Seif Fouad, a Reuters cameraman, was wounded in the same incident, while a
number of bystanders, including a girl, were killed. Or remember the 17 Iraqi
civilians infamously murdered when Blackwater employees in a convoy began
firing in Nissour Square in Baghdad on September 16, 2007.
Or the missiles regularly shot from US helicopters and unmanned aerial drones
into the heavily populated Shi'ite slum of Sadr City back in 2007-08. Or the
Iraqis regularly killed at checkpoints in the years since the invasion of 2003.
Or, for that matter, the first moments of that invasion on March 20, 2003,
when, according to Human Rights Watch, "dozens" of ordinary Iraqi civilians
were killed by the 50 aerial "decapitation strikes" the George W Bush
administration launched against Saddam Hussein and the rest of the Iraqi
leadership, missing every one of them.
This is the indiscriminate nature of killing, no matter how "precise" and
"surgical" the weaponry, when war is made by those who command the heavens and
descend, as if from Mars, into alien worlds, convinced that they have the power
to sort out the good from the bad, even if they can't tell villagers from
insurgents. Under these circumstances, death comes in a multitude of disguises
- from a great distance via cruise missiles or Predator drones and close in at
checkpoints where up-armored American troops, fingers on triggers, have no way
of telling a suicide car bomber from a confused or panicked local with a couple
of kids in the back seat.
It comes repetitively when US Special Operations forces helicopter into
villages after dark looking for terror suspects based on tips from unreliable
informants who may be settling local scores of which the Americans are dismally
ignorant. It comes repeatedly to Afghan police or Army troops mistaken for the
enemy.
It came not just to a police officer and his brother and family in Paktia
province, but to a "wealthy businessman with construction and security
contracts with the nearby American base at Shindand airport" who, along with up
to 76 members of his extended family, was slaughtered in such a raid on the
village of Azizabad in Herat province in August 2008.

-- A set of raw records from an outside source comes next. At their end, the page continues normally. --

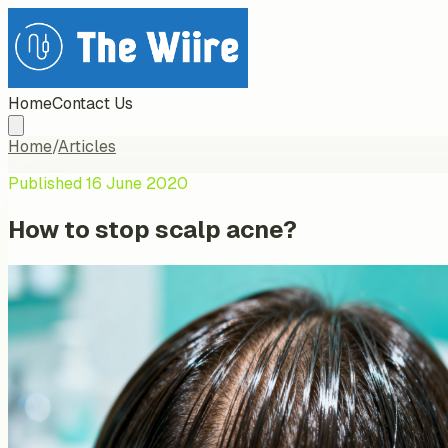
Home
Contact Us
Home
/
Articles
Published
16 June 2020
How to stop scalp acne?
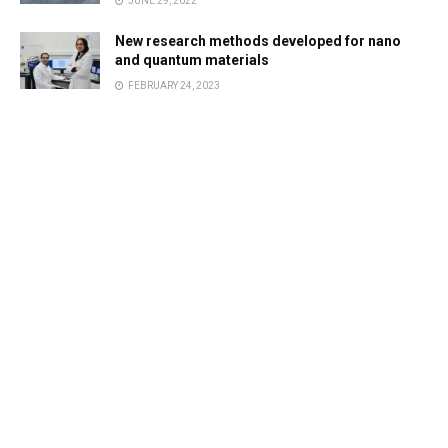
JUNE 29, 2022
New research methods developed for nano
and quantum materials
FEBRUARY 24, 2023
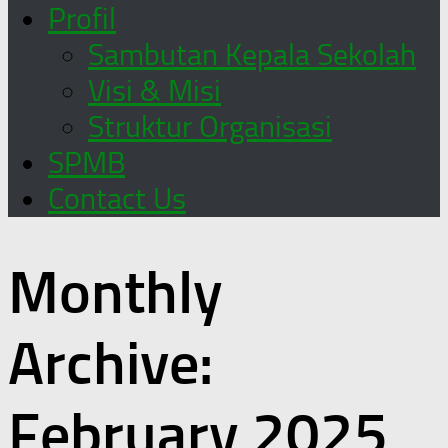
Profil
Sambutan Kepala Sekolah
Visi & Misi
Struktur Organisasi
SPMB
Contact Us
Monthly
Archive:
February 2025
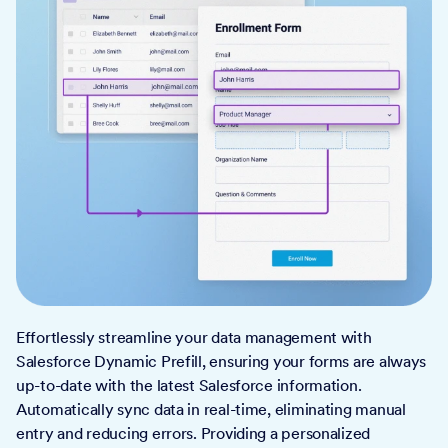
Effortlessly streamline your data management with
Salesforce Dynamic Prefill, ensuring your forms are always
up-to-date with the latest Salesforce information.
Automatically sync data in real-time, eliminating manual
entry and reducing errors. Providing a personalized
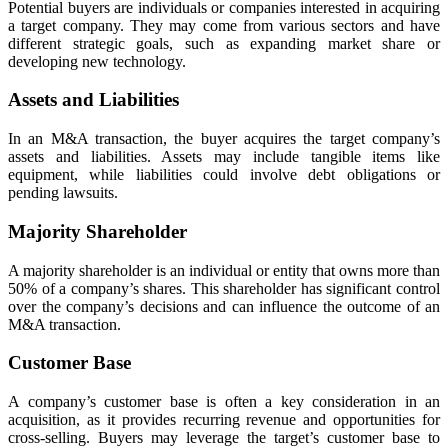
Potential buyers are individuals or companies interested in acquiring
a target company. They may come from various sectors and have
different strategic goals, such as expanding market share or
developing new technology.
Assets and Liabilities
In an M&A transaction, the buyer acquires the target company’s
assets and liabilities. Assets may include tangible items like
equipment, while liabilities could involve debt obligations or
pending lawsuits.
Majority Shareholder
A majority shareholder is an individual or entity that owns more than
50% of a company’s shares. This shareholder has significant control
over the company’s decisions and can influence the outcome of an
M&A transaction.
Customer Base
A company’s customer base is often a key consideration in an
acquisition, as it provides recurring revenue and opportunities for
cross-selling. Buyers may leverage the target’s customer base to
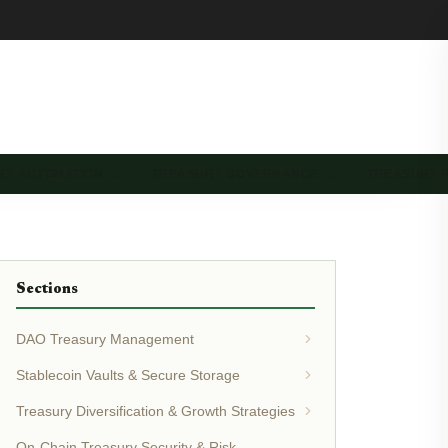
RY AUTOMATION …
TREASURY GOVERNANCE …
TREASURY 
Sections
DAO Treasury Management
Stablecoin Vaults & Secure Storage
Treasury Diversification & Growth Strategies
On-Chain Treasury Security & Risk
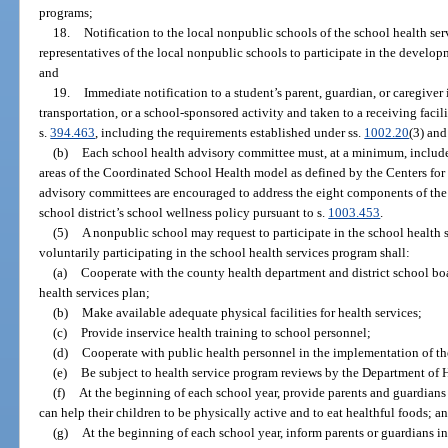
programs;
18.
Notification to the local nonpublic schools of the school health se
representatives of the local nonpublic schools to participate in the develop
and
19.
Immediate notification to a student’s parent, guardian, or caregiver
transportation, or a school-sponsored activity and taken to a receiving faci
s.
394.463
, including the requirements established under ss.
1002.20
(3) an
(b)
Each school health advisory committee must, at a minimum, inclu
areas of the Coordinated School Health model as defined by the Centers for
advisory committees are encouraged to address the eight components of th
school district’s school wellness policy pursuant to s.
1003.453
.
(5)
A nonpublic school may request to participate in the school health
voluntarily participating in the school health services program shall:
(a)
Cooperate with the county health department and district school bo
health services plan;
(b)
Make available adequate physical facilities for health services;
(c)
Provide inservice health training to school personnel;
(d)
Cooperate with public health personnel in the implementation of the
(e)
Be subject to health service program reviews by the Department of 
(f)
At the beginning of each school year, provide parents and guardian
can help their children to be physically active and to eat healthful foods; a
(g)
At the beginning of each school year, inform parents or guardians in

It came to the family of Awal Khan, an Afghan army artillery commander (away in
another province) whose "schoolteacher wife, a 17-year-old daughter named
Nadia, a 15-year-old son, Aimal, and his brother, employed by a government
department" were killed in April 2009 in a US-led raid in Khost province in
eastern Afghanistan. (Another daughter was wounded and the pregnant wife of
Khan's cousin was shot five times in the abdomen.)
It came to 12 Afghans by a roadside near the city of Jalalabad in April 2007
when Marine Special Operations forces, attacked by a suicide bomber, let loose
along a 16-kilometer stretch of road. Victims included a four-year-old girl, a
one-year-old boy, and three elderly villagers. According to a report by
Carlotta Gall of the New York Times, a "16-year-old newly married girl was cut
down while she was carrying a bundle of grass to her family's farmhouse ... A
75-year-old man walking to his shop was hit by so many bullets that his son did
not recognize the body when he came to the scene."